The inputs t and y are obligatory parameters. All the other variables,
selections and options needed for the estimation will be inquired
interactively.
The Break option ends the dialogue at any level without doing any
calculations.
gamfit starts with the model selection:
For the additive (AM) and the additive partially linear model
(APLM) it is necessary to specify the estimation procedure. Since so
far the backfitting procedure is not implemented for generalized
additive models, the marginal integration estimator is automatically
applied for GAM and GAPLM.
Depending on these selections
gamfit
checks the input and finds out,
which further parameters are needed to run the estimation.
In case of a partially linear model you will be asked to quote the
variable name for the linear part (named here the discrete variables).
You may, alternatively, leave it out, which means to run the
estimation on the linear part only and to switch back to an additive
(AM) or a generalized additive model (GAM).
Most quantlets of the quantlib gam
allow to use different estimation
procedures: local constant, local linear or local quadratic. Hence, they
are able to estimate the additive functions and its derivatives.
At least one vector of bandwidths is needed for all estimation
procedures. Most of them additionally ask for a second bandwidth for
the directions not of interest.
In case of the backfitting algorithm you need to specify the
kernel function.
For generalized models you are asked to select the distribution of the
dependent variable y and the link function.
At last, before starting the estimation, it is possible to change the
optional control parameters. It depends on the previous selections
which of them appear (for detailed description of the options see
Section 7.3). Some of them refer to the
graphical output, others allow to exclude variables, to supply a grid, to
produce an output with descriptive statistics and to display
the steps of the estimation process.
Subsequently a graphical output presents the estimation results for the
nonlinear and should the occasion arise also for the linear part. If
selected, descriptive statistics are shown additionally.
The following pictures were acquired using the data from
gam10.xpl
.
The resulting output is made globally available as a list object gamfit.

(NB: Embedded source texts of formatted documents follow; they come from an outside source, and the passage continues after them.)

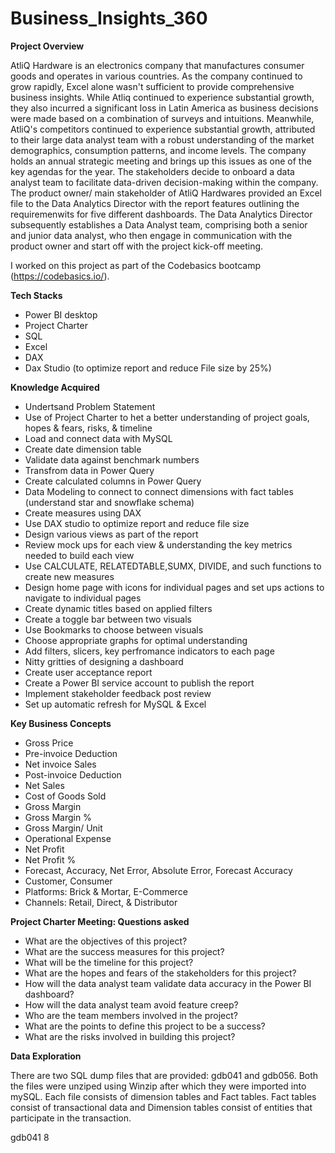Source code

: # Business_Insights_360

**Project Overview**

AtliQ Hardware is an electronics company that manufactures consumer goods and operates in various countries. As the company continued to grow rapidly, Excel alone wasn't sufficient to provide comprehensive business insights. While Atliq continued to experience substantial growth, they also incurred a significant loss in Latin America as business decisions were made based on a combination of surveys and intuitions. Meanwhile, AtliQ's competitors continued to experience substantial growth, attributed to their large data analyst team with a robust understanding of the market demographics, consumption patterns, and income levels. The company holds an annual strategic meeting and brings up this issues as one of the key agendas for the year. The stakeholders decide to onboard a data analyst team to facilitate data-driven decision-making within the company. The product owner/ main stakeholder of AtliQ Hardwares provided an Excel file  to the Data Analytics Director with the report features outlining the requiremenwits for five different dashboards. The Data Analytics Director subsequently establishes a Data Analyst team, comprising both a senior and junior data analyst, who then engage in communication with the product owner and start off with the project kick-off meeting.

I worked on this project as part of the Codebasics bootcamp (https://codebasics.io/).

**Tech Stacks**
* Power BI desktop
* Project Charter
* SQL
* Excel
* DAX
* Dax Studio (to optimize report and reduce File size by 25%)

**Knowledge Acquired**
* Undertsand Problem Statement
* Use of Project Charter to het a better understanding of project goals, hopes & fears, risks, & timeline
* Load and connect data with MySQL
* Create date dimension table
* Validate data against benchmark numbers
* Transfrom data in Power Query
* Create calculated columns in Power Query
* Data Modeling to connect to connect dimensions with fact tables (understand star and snowflake schema)
* Create measures using DAX
* Use DAX studio to optimize report and reduce file size
* Design various views as part of the report
* Review mock ups for each view & understanding the key metrics needed to build each view
* Use CALCULATE, RELATEDTABLE,SUMX, DIVIDE, and such functions to create new measures
* Design home page with icons for individual pages and set ups actions to navigate to individual pages
* Create dynamic titles based on applied filters
* Create a toggle bar between two visuals
* Use Bookmarks to choose between visuals
* Choose appropriate graphs for optimal understanding
* Add filters, slicers, key perfromance indicators to each page
* Nitty gritties of designing a dashboard
* Create user acceptance report
* Create a Power BI service account to publish the report
* Implement stakeholder feedback post review
* Set up automatic refresh for MySQL & Excel


**Key Business Concepts**
* Gross Price
* Pre-invoice Deduction
* Net invoice Sales
* Post-invoice Deduction
* Net Sales
* Cost of Goods Sold
* Gross Margin
* Gross Margin %
* Gross Margin/ Unit
* Operational Expense
* Net Profit
* Net Profit %
* Forecast, Accuracy, Net Error, Absolute Error, Forecast Accuracy
* Customer, Consumer
* Platforms: Brick & Mortar, E-Commerce
* Channels: Retail, Direct, & Distributor


**Project Charter Meeting: Questions asked**
* What are the objectives of this project?
* What are the success measures for this project?
* What will be the timeline for this project?
* What are the hopes and fears of the stakeholders for this project?
* How will the data analyst team validate data accuracy in the Power BI dashboard?
* How will the data analyst team avoid feature creep?
* Who are the team members involved in the project?
* What are the points to define this project to be a success?
* What are the risks involved in building this project?


**Data Exploration**

There are two SQL dump files that are provided: gdb041 and gdb056. Both the files were unziped using Winzip after which they were imported into mySQL.
Each file consists of dimension tables and Fact tables. Fact tables consist of transactional data and Dimension tables consist of entities that participate in the transaction. 

gdb041
8


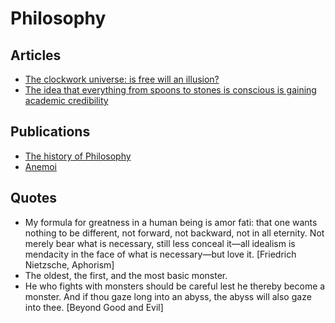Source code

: # Philosophy

## Articles

- [The clockwork universe: is free will an illusion?](https://www.theguardian.com/news/2021/apr/27/the-clockwork-universe-is-free-will-an-illusion)
- [The idea that everything from spoons to stones is conscious is gaining academic credibility](https://qz.com/1184574/the-idea-that-everything-from-spoons-to-stones-are-conscious-is-gaining-academic-credibility/)

## Publications

- [The history of Philosophy](https://www.denizcemonduygu.com/philo/browse/)
- [Anemoi](https://en.wikipedia.org/wiki/Anemoi)

## Quotes

- My formula for greatness in a human being is amor fati: that one wants nothing to be different, not forward, not backward, not in all eternity. Not merely bear what is necessary, still less conceal it—all idealism is mendacity in the face of what is necessary—but love it. [Friedrich Nietzsche, Aphorism]
- The oldest, the first, and the most basic monster.
- He who fights with monsters should be careful lest he thereby become a monster. And if thou gaze long into an abyss, the abyss will also gaze into thee. [Beyond Good and Evil]
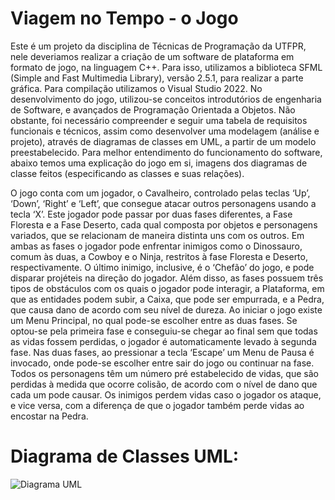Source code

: # Viagem no Tempo - o Jogo

Este é um projeto da disciplina de Técnicas de Programação da UTFPR, nele deveriamos realizar a criação de um software de plataforma em formato de jogo, na linguagem C++. Para isso, utilizamos a biblioteca SFML (Simple and Fast Multimedia Library), versão 2.5.1, para realizar a parte gráfica. Para compilação utilizamos o Visual Studio 2022. No desenvolvimento do jogo, utilizou-se conceitos introdutórios de engenharia de Software, e avançados de Programação Orientada a Objetos. Não obstante, foi necessário compreender e seguir uma tabela de requisitos funcionais e técnicos, assim como desenvolver uma modelagem (análise e projeto), através de diagramas de classes em UML, a partir de um modelo preestabelecido. 
Para melhor entendimento do funcionamento do software, abaixo temos uma explicação do jogo em si, imagens dos diagramas de classe feitos (especificando as classes e suas relações).

O jogo conta com um jogador, o Cavalheiro, controlado pelas teclas ‘Up’, ‘Down’, ‘Right’ e ‘Left’, que consegue atacar outros personagens usando a tecla ‘X’. Este jogador pode passar por duas fases diferentes, a Fase Floresta e a Fase Deserto, cada qual composta por objetos e personagens variados, que se relacionam de maneira distinta uns com os outros. 
Em ambas as fases o jogador pode enfrentar inimigos como o Dinossauro, comum às duas, a Cowboy e o Ninja, restritos à fase Floresta e Deserto, respectivamente. O último inimigo, inclusive, é o ‘Chefão’ do jogo, e pode disparar projéteis na direção do jogador. Além disso, as fases possuem três tipos de obstáculos com os quais o jogador pode interagir, a Plataforma, em que as entidades podem subir, a Caixa, que pode ser empurrada, e a Pedra, que causa dano de acordo com seu  nível de dureza.
Ao iniciar o jogo existe um Menu Principal, no qual pode-se escolher entre as duas fases. Se optou-se pela primeira fase e conseguiu-se chegar ao final sem que todas as vidas fossem perdidas, o jogador é automaticamente levado à segunda fase. Nas duas fases, ao pressionar a tecla ‘Escape’ um Menu de Pausa é invocado, onde pode-se escolher entre sair do jogo ou continuar na fase.
Todos os personagens têm um número pré estabelecido de vidas, que são perdidas à medida que ocorre colisão, de acordo com o nível de dano que cada um pode causar. Os inimigos perdem vidas caso o jogador os ataque, e vice versa, com a diferença de que o jogador também perde vidas ao encostar na Pedra.

# Diagrama de Classes UML:

![Diagrama UML](JogoTecProg/imagens/UML/diagrama5.jpg)
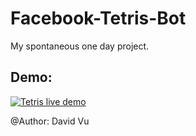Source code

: # Facebook-Tetris-Bot

My spontaneous one day project.

## Demo:
[![Tetris live demo](https://img.youtube.com/vi/5q5AHiUJ4cw/0.jpg)](https://www.youtube.com/watch?v=5q5AHiUJ4cw)

@Author: David Vu

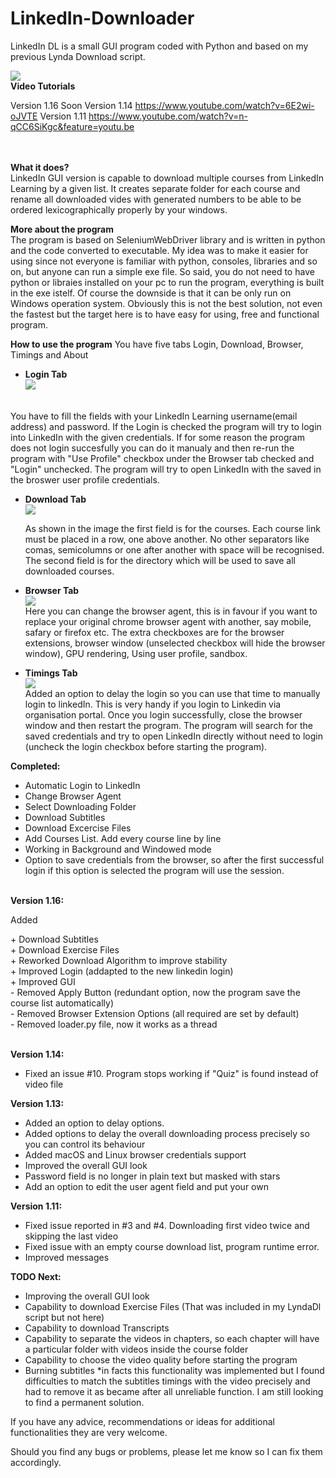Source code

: # LinkedIn-Downloader
LinkedIn DL  is a small GUI program coded with Python and based on my previous Lynda Download script.

<img src="https://i.imgur.com/SrpYArO.png"></img><br>
<b>Video Tutorials</b></br>

Version 1.16 Soon
Version 1.14 https://www.youtube.com/watch?v=6E2wi-oJVTE
Version 1.11 https://www.youtube.com/watch?v=n-qCC6SiKgc&feature=youtu.be</br>

<br><br>
<b>What it does?</b></br>
LinkedIn GUI version is capable to download multiple courses from LinkedIn Learning by a given list. It creates separate folder for each course and rename all downloaded vides with generated numbers to be able to be ordered lexicographically properly by your windows.

<b>More about the program</b></br>
 The program is based on SeleniumWebDriver library and is written in python and the code converted to executable. My idea was to make it easier for using since not everyone is familiar with python, consoles, libraries and so on, but anyone can run a simple exe file. So said, you do not need to have python or libraies installed on your pc to run the program, everything is built in the exe istelf. Of course the downside is that it can be only run on Windows operation system. Obviously this is not the best solution, not even the fastest but the target here is to have easy for using, free and functional program. 
 

<b>How to use the program</b>
You have five tabs Login, Download, Browser, Timings and About


 - <b>Login Tab </b></br>
  <img src="https://i.gyazo.com/bd85da3f61163956f8e234106e5aa6d2.png"></img>
 </br>
   You have to fill the fields with your LinkedIn Learning username(email address) and password. If the Login is checked the program        will try to login into LinkedIn with the given credentials. If for some reason the program does not login succesfully you can do        it manualy and then re-run the program with "Use Profile" checkbox under the Browser tab checked and "Login" unchecked. The program      will try to open LinkedIn with the saved in the broswer user profile credentials.
</br>
  
 - <b>Download Tab </b> </br>
<img src="https://i.gyazo.com/897e1fd6c42eb5f24dfa7a91b28d4679.png"></img></br>
  
   As shown in the image the first field is for the courses. Each course link must be placed in a row, one above another. No other          separators like comas, semicolumns or one after another with space will be recognised. 
   The second field is for the directory which will be used to save all downloaded courses.</br>
  
  
 - <b>Browser Tab </b></br>
 <img src="https://i.gyazo.com/e8b69412e3572f283c99ff418d146d0e.png"></img></br>
     Here you can change the browser agent, this is in favour if you want to replace your original chrome browser agent with another, say    mobile, safary or firefox etc.
   The extra checkboxes are for the browser extensions, browser window (unselected checkbox will hide the browser window), GPU              rendering, Using user profile, sandbox.  </br>
   
 - <b>Timings Tab</b></br>
 <img src="https://i.gyazo.com/ab261d35d66daebea23a9e47f5eca874.png"></img></br>
 Added an option to delay the login so you can use that time to manually login to linkedIn. This is very handy if you login to Linkedin via organisation portal. Once you login successfully, close the browser window and then restart the program. The program will search for the saved credentials and try to open LinkedIn directly without need to login (uncheck the login checkbox before starting the program).

  
<b>Completed:</b>
- Automatic Login to LinkedIn
- Change Browser Agent
- Select Downloading Folder
- Download Subtitles
- Download Excercise Files
- Add Courses List. Add every course line by line
- Working in Background and Windowed mode
- Option to save credentials from the browser, so after the first successful login if this option is selected the program will use the session.

</br>
<b>Version 1.16:</b>
<p>Added</p>
  + Download Subtitles</br>
  + Download Exercise Files</br> 
  + Reworked Download Algorithm to improve stability</br>
  + Improved Login (addapted to the new linkedin login)</br>
  + Improved GUI</br>
  - Removed Apply Button (redundant option, now the program save the course list automatically)</br>
  - Removed Browser Extension Options (all required are set by default)</br>
  - Removed loader.py file, now it works as a thread </br>  
</br>

<b>Version 1.14:</b>
- Fixed an issue #10. Program stops working if "Quiz" is found instead of video file

<b>Version 1.13:</b>
- Added an option to delay options. 
- Added options to delay the overall downloading process precisely so you can control its behaviour
- Added macOS and Linux browser credentials support 
- Improved the overall GUI look 
- Password field is no longer in plain text but masked with stars
- Add an option to edit the user agent field and put your own

<b>Version 1.11:</b>
   - Fixed issue reported in #3 and #4. Downloading first video twice and skipping the last video
   - Fixed issue with an empty course download list, program runtime error.
   - Improved messages
   
<b>TODO Next:</b>
 - Improving the overall GUI look
 - Capability to download Exercise Files (That was included in my LyndaDl script but not here)
 - Capability to download Transcripts 
 - Capability to separate the videos in chapters, so each chapter will have a particular folder with videos inside the course folder
 - Capability to choose the video quality before starting the program
 - Burning subtitles *in facts this functionality was implemented but I found difficulties to match the subtitles timings with the video precisely and had to remove it as became after all unreliable function. I am still looking to find a permanent solution.
 
 If you have any advice, recommendations or ideas for additional functionalities they are very welcome. 
 
 Should you find any bugs or problems, please let me know so I can fix them accordingly.
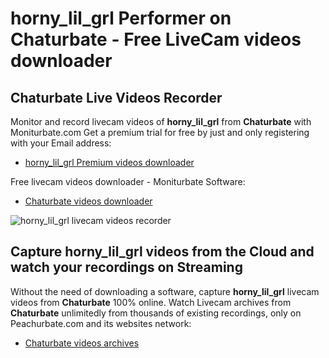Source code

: # horny_lil_grl Performer on Chaturbate - Free LiveCam videos downloader

## Chaturbate Live Videos Recorder

Monitor and record livecam videos of **horny_lil_grl** from **Chaturbate** with Moniturbate.com
Get a premium trial for free by just and only registering with your Email address:
* [horny_lil_grl Premium videos downloader](https://moniturbate.com/request-demo-licence-key.html)

Free livecam videos downloader - Moniturbate Software:
* [Chaturbate videos downloader](https://moniturbate.com/moniturbate-download-software.html)

![horny_lil_grl livecam videos recorder](https://peachurnet.com/templates/moniturbate-software.png)


## Capture horny_lil_grl videos from the Cloud and watch your recordings on Streaming

Without the need of downloading a software, capture **horny_lil_grl** livecam videos from **Chaturbate** 100% online.
Watch Livecam archives from **Chaturbate** unlimitedly from thousands of existing recordings, only on Peachurbate.com and its websites network:
* [Chaturbate videos archives](https://peachurnet.com/)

It
contains:
- gamfit.m
-
matrix, the estimates for the nonlinear
part
- gamfit.opt
- internally used option list
and if given
- gamfit.b
-
vector, the coefficients of the linear
part
- gamfit.bv
-
covariance matrix for the estimated
coefficients of (GAPLM)
- const
- constant of the model
Although
gamfit
is an interactive tool, you are free to provide
initially any additional option or parameter needed for the estimation
of your model. The bandwidths h and g, the grid or the discrete
variable x are typical examples. Look up the options corresponding to
your model in Section 7.3. Section 7.5
gives instructions on optional parameters.